**** 文書の抜粋

個人用住居の賃貸借契約を中途解約した場合の違約金は有効か?~消費者契約法第9条1号~

 

 4月に入り、転勤や就職などでそれまで住んでいた家を離れた方も多いと思いますが、この時期になると、今まで住んでいたアパートやマンションなどを退去する際にトラブルになっているという相談が増えてきます。

 賃貸借契約のトラブルとしては、原状回復や敷金の返還の範囲を巡るものが一般的ですが、急な転居が必要になったので解約を申し入れたところ、契約書記載の違約金の請求をされたというご相談もあります。

 そこで、今回は、賃貸借契約を契約期間の途中で解約した場合、一定の違約金の支払いを求める特約の有効性について考えてみたいと思います。

 

良くあるケース・・・即時解約の際の違約金

 よくあるケースとして、退去前には3ヶ月前に申し出ること、3ヶ月の経過を待たずに即時に解約する場合には家賃3ヶ月分の違約金を支払うこと、という条項がある場合があります(そのほか、予告期間に足りない分、たとえば2ヶ月前に予告した場合には足りない1ヶ月分だけ違約金を払うというケースもあります)。

 また、ストレートに違約金の支払いを求める条項のほかに、契約時に一定の額の保証金を差入れ、契約期間の途中で即時解約する場合には差し入れた保証金を違約金として没収するという定め方がなされている場合もあります。

********
**** 一覧の抜粋

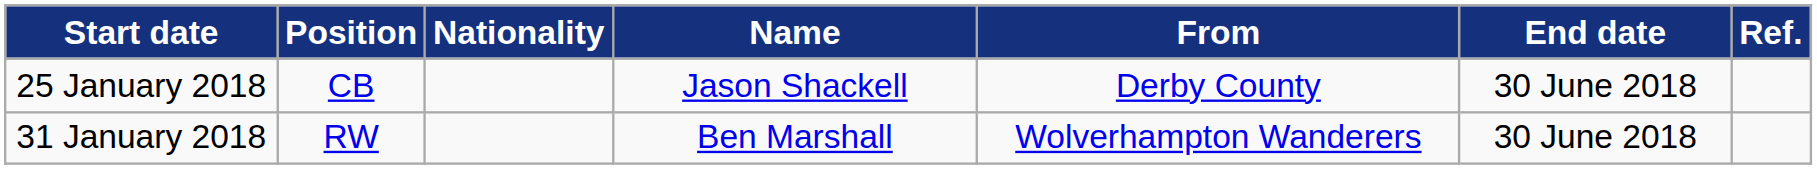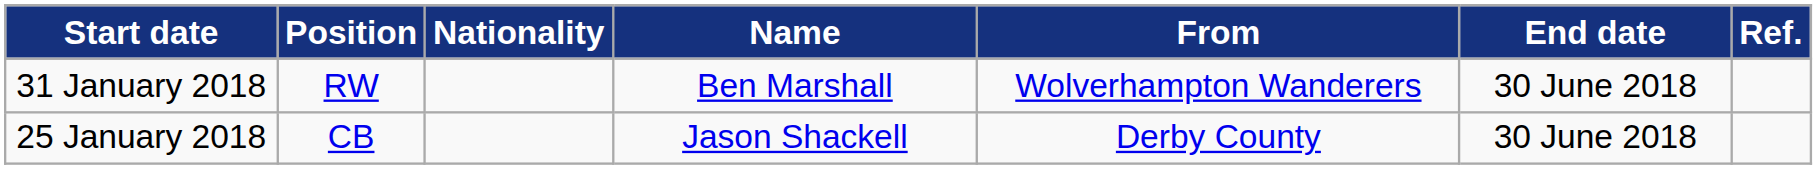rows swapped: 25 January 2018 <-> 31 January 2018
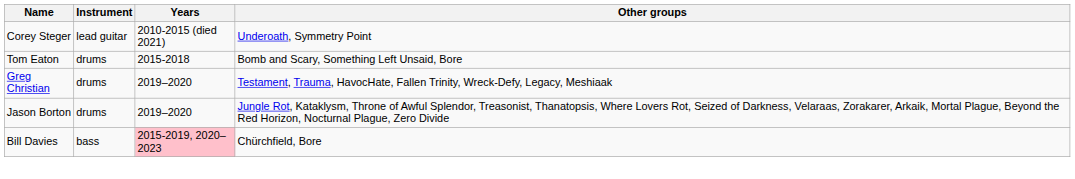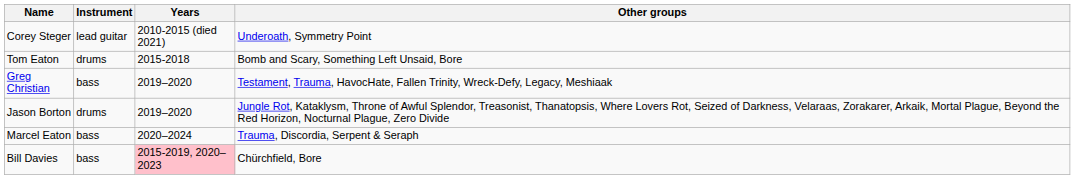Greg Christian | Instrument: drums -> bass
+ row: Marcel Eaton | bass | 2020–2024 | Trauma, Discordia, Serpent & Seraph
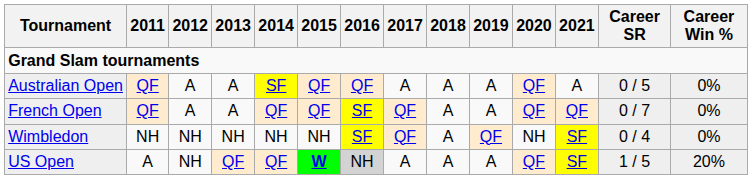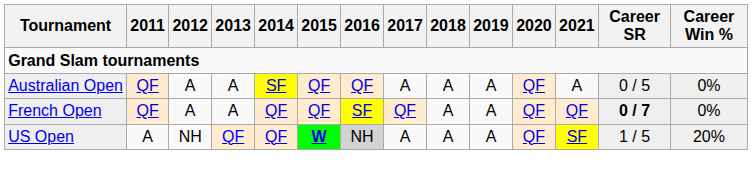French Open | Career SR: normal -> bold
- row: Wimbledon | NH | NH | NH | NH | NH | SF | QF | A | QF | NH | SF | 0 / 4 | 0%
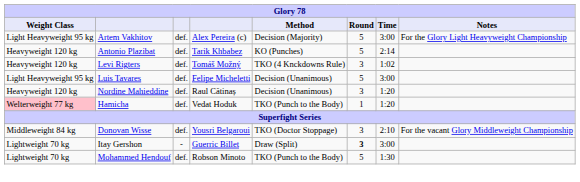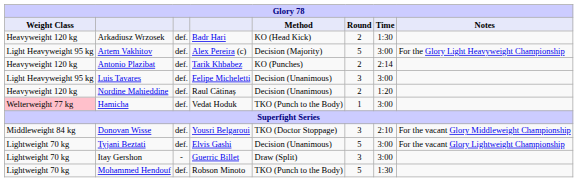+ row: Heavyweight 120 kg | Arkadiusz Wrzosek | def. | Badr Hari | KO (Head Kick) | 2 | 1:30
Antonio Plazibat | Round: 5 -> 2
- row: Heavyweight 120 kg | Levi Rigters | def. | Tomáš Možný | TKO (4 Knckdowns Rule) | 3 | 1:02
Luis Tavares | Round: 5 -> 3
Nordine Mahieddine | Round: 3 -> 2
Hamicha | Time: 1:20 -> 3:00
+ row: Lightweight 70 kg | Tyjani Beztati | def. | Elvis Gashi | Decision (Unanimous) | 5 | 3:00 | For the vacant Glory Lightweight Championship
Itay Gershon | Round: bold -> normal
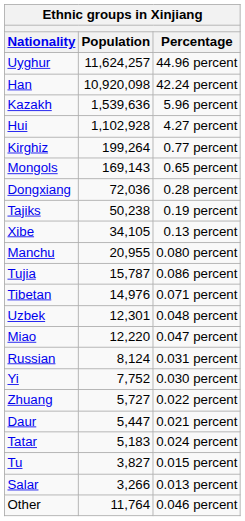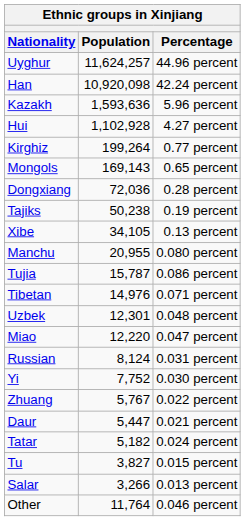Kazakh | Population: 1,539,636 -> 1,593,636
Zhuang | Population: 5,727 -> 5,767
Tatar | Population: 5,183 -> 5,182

********

#### [やるべきこと]
[A] 文書の抜粋の内容を2文で要約する。
[B] 一覧の最初の行から「French Open | Career SR: normal -> bold」を含む行までを、両端の行も含めて一字一句変えずに返してください。画像は回答に含めない。

#### [各課題の解答]
[A] 4月は退去時のトラブルの相談が増える時期で、急な転居のために解約を申し入れたところ、契約書に記載された違約金を請求されたという相談もある。そこで文書では、契約期間の途中で解約した場合に違約金の支払いを求める特約の有効性を考えるとし、よくある例として、3ヶ月前の予告を待たずに即時解約すると家賃3ヶ月分の違約金を支払う条項や、差し入れた保証金を違約金として没収する定めを挙げている。

[B]
rows swapped: 25 January 2018 <-> 31 January 2018
Greg Christian | Instrument: drums -> bass
+ row: Marcel Eaton | bass | 2020–2024 | Trauma, Discordia, Serpent & Seraph
French Open | Career SR: normal -> bold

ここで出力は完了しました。